チューリヒ美術館展 ―印象派からシュルレアリスムまで
於・国立新美術館
の目撃談 (2014の25)
浮き出る
飛び出る
その名前
呼びとめるのは
どの名前
入口に空間をたっぷり取り、混み合わないよう配置が工夫されている。
部屋ごとに画家や画風などのテーマを設けている。
トップのセガンティーニ部屋は二点のみ。 ジョヴァンニ・セガンティーニ《淫蕩な女たちへの懲罰》1896/97年 寒い。きびしい。でもなにか魅かれる。
クロード・モネ《睡蓮の池、夕暮れ》1916/22年 悪くはない。好きではない。色がモネじゃない。 大きすぎるせいか、背景だけ、という印象。

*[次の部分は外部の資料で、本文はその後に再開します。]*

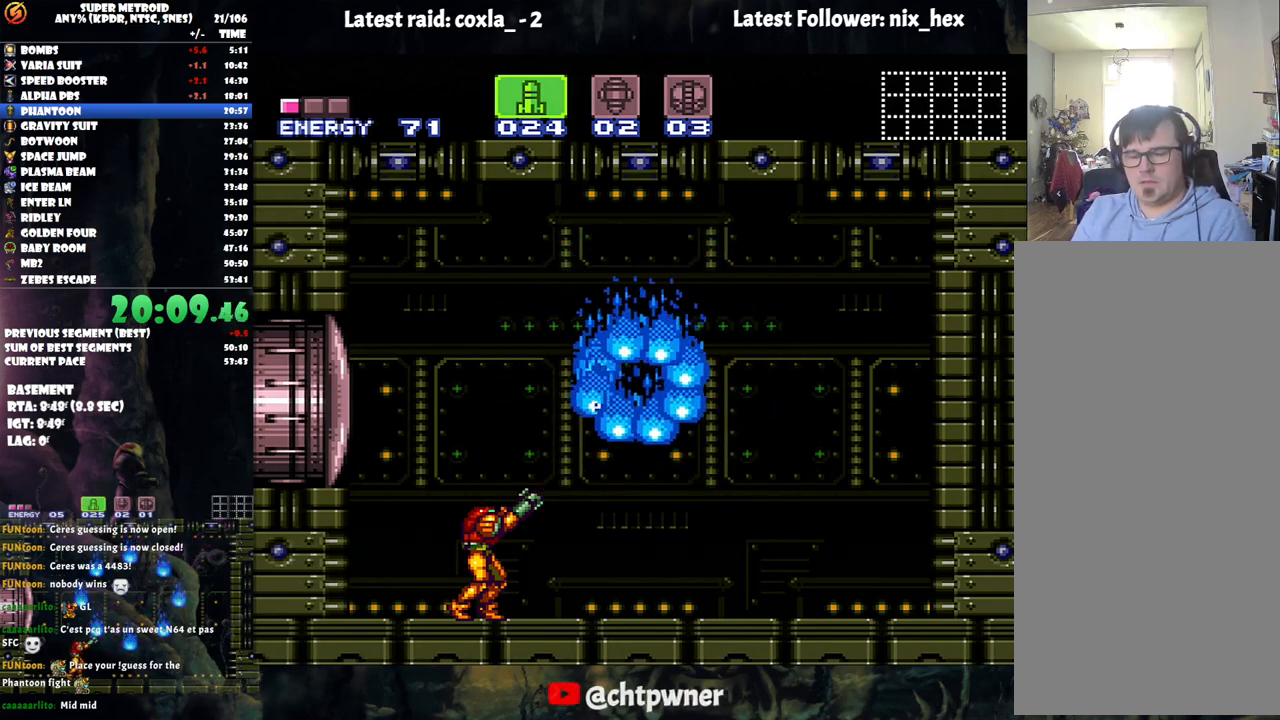
{"buttons": ["R1"], "events": []}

クロード・モネ《ノルマンディーの藁葺きの家》1885年 良いモネ。
クロード・モネ《陽のあたる積み藁》1891年 これもまあまあ、と、積み藁の影の色をよく見たら、なんてきれいなのか。 心臓に来る。 これはコピーじゃ出せなくても仕方ない色。
影がきれいってあたり、印象派っぽい。
フィンセント・ファン・ゴッホ ≪タチアオイ≫ 1886年 縦長のせいか、遠目に気になった作品。 近づいてみて、これゴッホなのか、と思った作品。
フィンセント・ファン・ゴッホ《サント=マリーの白い小屋》1888年 エネルギーを発している。 オレンジがかった黄色の地面に、青い空、白い小屋。 ゴッホに白のイメージはなかった。 ゴッホの色はやはり黄色。青は黄色を引き立てる色。 参考の目撃談 没後120年 ゴッホ展 しかしこの絵は、白あってこそだなあ。 ゴッホのタッチがくっきりしているし、間違いなく本展一番。
ホドラーはちょっと残念。 フェルディナント・ホドラー展がよかったので、本展のホドラー部屋も期待してしまった。 いいものを見た後では、ホドラーのよさがない、さえない作品ばかりと感じた。 特に山のいいものがない。
フェルディナント・ホドラー《真実、第二ヴァージョン》1903年 208×294.5cm これは迫力があった。 周りの男たちはいらない。
フェルディナント・ホドラー《遠方からの歌》1917年頃 《真実、第二ヴァージョン》とポーズが似ている。 塗り直して描き直している途中、に見える。 フェルディナント・ホドラー展の《遠方からの歌V》1906-7年のほうがよかった。
参考の目撃談 フェルディナント・ホドラー展 の目撃談
エドヴァルド・ムンク《冬の夜》1900年 ザ・ムンク。寒い。木の間からのぞく白い雪が、人魂に見える。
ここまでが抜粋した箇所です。